SUPPLIED TEXT Block Start
Richard B. Gaffin comments on the term “all” in 1 Cor. 12:13.

Who is it that has been baptized with the Spirit? Paul’s answer is not only plain but emphatic: “we all.” “All,” of course, does not have an indiscriminately universal reference; it is the all of the one body, the church. (Richard B. Gaffin, Jr., Perspectives on Pentecost, Phillipsburg: Presbyterian and Reformed Publishing Co., 1979, 29)

     Richard B. Gaffin insists that the word “we all” in 1 Cor. 12:13 is “the all of the one body, the church.” It would follow then that the all of the one body, all believers in the church has been baptized with the Spirit. This seems to be right but this is quite erroneous because it is based on the mistranslation and misinterpretation of 1 Cor. 12:13.

Billy Graham comments on the term “all” in 1 Cor. 12:13.

In like manner, all believers are baptized with the Holy Spirit. This does not mean, however, that they are filled or controlled by the Spirit.
SUPPLIED TEXT Block End
_EXERCISE 1_
Print the passage on "all" in 1 Cor. 12:13 word for word, starting with "Billy Graham comments" and going on through "by the Spirit.".
EXTRACTED ENTRIES Block Start
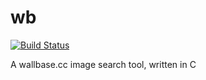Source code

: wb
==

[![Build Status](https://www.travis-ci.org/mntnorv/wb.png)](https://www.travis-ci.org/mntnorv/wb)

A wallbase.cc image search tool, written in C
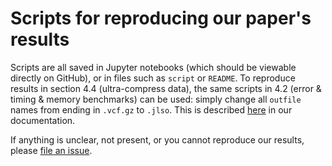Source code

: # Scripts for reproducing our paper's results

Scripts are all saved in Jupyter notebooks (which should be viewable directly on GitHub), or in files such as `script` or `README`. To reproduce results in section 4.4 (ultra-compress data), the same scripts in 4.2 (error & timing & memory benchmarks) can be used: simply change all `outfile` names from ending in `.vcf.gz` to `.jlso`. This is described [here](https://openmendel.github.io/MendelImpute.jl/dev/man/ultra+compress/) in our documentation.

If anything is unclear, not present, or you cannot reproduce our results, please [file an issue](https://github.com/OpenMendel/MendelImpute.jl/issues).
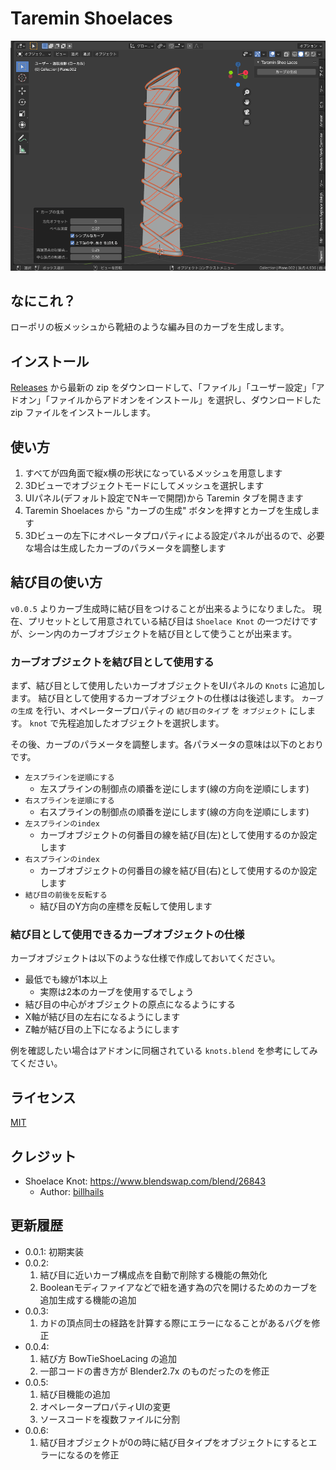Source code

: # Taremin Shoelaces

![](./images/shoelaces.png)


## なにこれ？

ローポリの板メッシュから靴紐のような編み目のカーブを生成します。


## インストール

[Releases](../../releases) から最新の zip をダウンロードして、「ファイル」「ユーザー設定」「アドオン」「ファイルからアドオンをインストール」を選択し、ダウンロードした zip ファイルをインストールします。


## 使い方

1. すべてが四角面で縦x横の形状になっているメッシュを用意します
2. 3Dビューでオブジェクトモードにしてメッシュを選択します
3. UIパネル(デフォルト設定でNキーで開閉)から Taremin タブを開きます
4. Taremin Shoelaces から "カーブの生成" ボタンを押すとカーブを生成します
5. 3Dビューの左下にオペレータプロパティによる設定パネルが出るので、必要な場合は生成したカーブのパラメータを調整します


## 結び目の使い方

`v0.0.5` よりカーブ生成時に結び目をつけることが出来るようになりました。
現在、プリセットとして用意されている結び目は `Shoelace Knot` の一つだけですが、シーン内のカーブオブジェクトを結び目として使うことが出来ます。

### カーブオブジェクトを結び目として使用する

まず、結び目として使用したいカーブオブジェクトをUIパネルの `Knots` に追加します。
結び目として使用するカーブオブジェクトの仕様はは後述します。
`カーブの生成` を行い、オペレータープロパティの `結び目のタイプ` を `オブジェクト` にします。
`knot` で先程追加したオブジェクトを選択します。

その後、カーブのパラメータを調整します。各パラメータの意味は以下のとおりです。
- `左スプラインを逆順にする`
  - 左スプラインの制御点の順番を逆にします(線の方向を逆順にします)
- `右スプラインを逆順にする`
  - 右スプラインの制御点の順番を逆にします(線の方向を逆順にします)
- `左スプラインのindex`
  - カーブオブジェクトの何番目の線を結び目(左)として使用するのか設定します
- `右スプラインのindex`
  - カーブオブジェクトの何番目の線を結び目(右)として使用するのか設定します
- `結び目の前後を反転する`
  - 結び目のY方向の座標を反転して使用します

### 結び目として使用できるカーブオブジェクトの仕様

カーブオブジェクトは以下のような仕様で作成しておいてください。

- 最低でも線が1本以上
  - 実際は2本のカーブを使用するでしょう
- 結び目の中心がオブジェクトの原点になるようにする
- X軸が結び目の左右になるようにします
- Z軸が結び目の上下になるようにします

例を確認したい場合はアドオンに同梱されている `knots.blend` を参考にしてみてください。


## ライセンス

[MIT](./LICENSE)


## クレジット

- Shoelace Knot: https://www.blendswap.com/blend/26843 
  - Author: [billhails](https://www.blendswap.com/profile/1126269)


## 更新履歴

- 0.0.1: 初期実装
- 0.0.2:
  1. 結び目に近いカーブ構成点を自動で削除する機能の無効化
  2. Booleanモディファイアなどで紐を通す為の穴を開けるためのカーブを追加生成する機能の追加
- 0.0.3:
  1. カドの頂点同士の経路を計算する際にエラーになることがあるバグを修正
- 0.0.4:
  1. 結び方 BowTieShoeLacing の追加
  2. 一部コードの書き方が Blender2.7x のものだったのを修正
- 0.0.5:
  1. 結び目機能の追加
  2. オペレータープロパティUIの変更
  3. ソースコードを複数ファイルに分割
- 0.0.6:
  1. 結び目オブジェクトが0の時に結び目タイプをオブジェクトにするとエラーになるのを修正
EXTRACTED ENTRIES Block End
_EXERCISE 2_
Return every line of the records that contains the string "blendswap", matching case exactly.

_EXERCISE RESULT 1_
Billy Graham comments on the term “all” in 1 Cor. 12:13.

In like manner, all believers are baptized with the Holy Spirit. This does not mean, however, that they are filled or controlled by the Spirit.

_EXERCISE RESULT 2_
- Shoelace Knot: https://www.blendswap.com/blend/26843 
  - Author: [billhails](https://www.blendswap.com/profile/1126269)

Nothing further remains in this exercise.